**Collected data:**
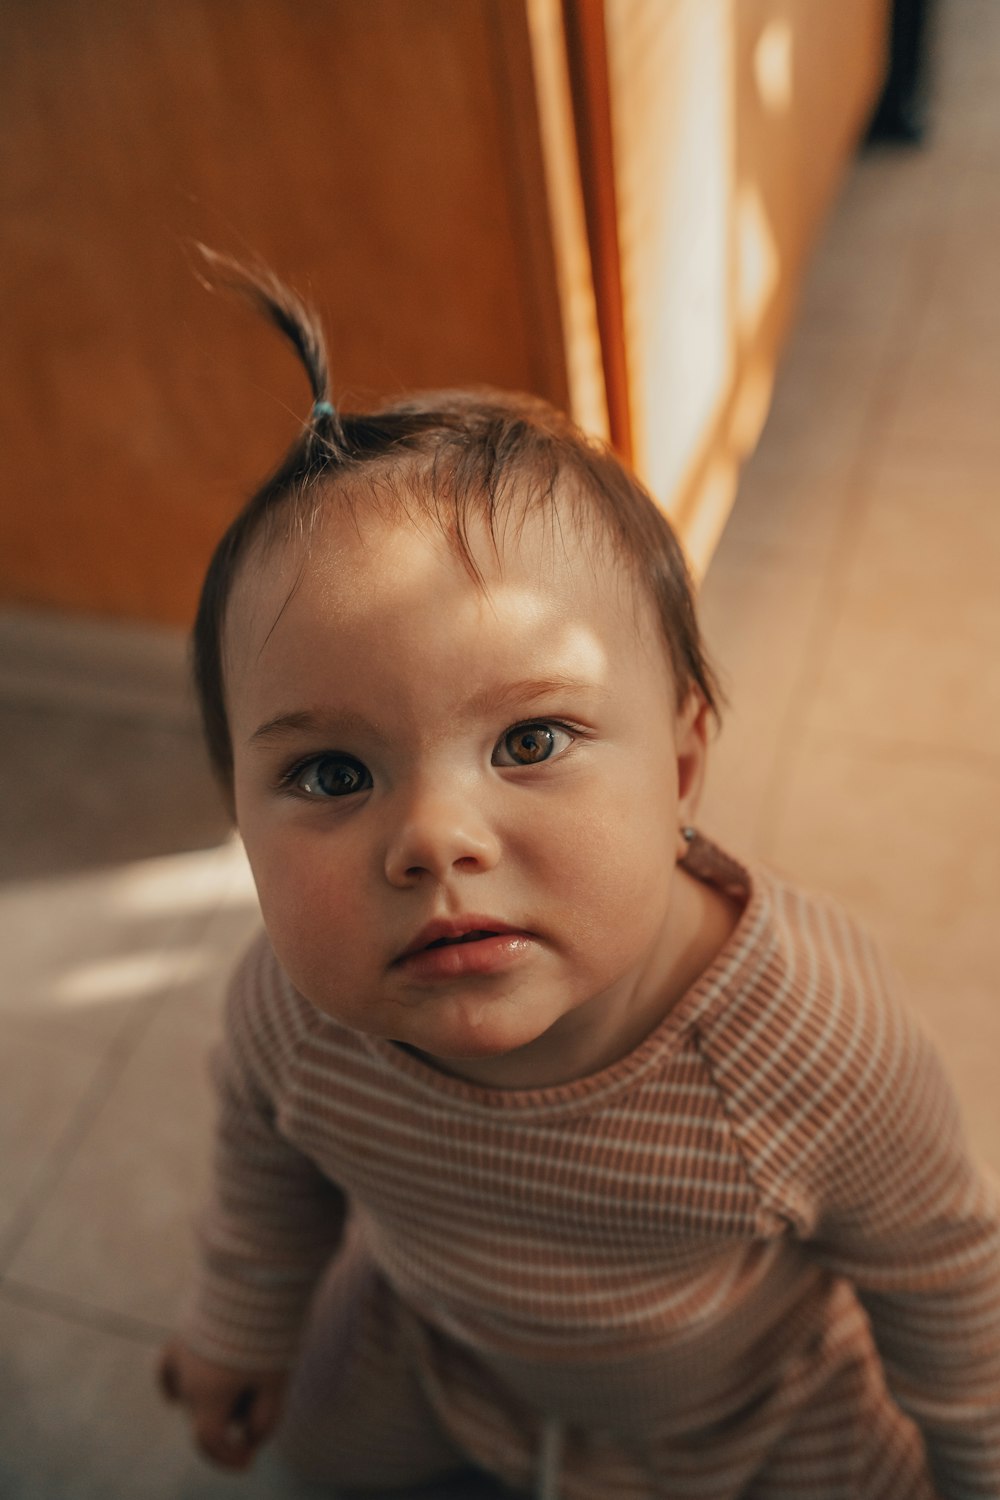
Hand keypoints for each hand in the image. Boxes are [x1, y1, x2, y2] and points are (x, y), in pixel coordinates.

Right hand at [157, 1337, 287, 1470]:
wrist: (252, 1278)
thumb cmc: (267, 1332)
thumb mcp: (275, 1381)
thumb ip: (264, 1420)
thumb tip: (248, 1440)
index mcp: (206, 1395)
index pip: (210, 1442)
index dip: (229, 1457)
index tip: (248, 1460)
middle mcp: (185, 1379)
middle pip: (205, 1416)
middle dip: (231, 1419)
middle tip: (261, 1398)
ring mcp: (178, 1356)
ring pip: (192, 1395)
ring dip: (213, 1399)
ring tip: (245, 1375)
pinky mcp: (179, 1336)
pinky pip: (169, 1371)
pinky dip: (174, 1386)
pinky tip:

**Exercise description:** Only the lines from the one containing "ring pip: (192, 1395)" through the last line of the records should appear, each written out exactly.

**Your response:**
ring pip: (192, 1395)
ring dip: (213, 1399)
ring tip: (245, 1375)
pinky mcp: (179, 1336)
pinky pip: (169, 1371)
pinky dip: (174, 1386)
pinky tip:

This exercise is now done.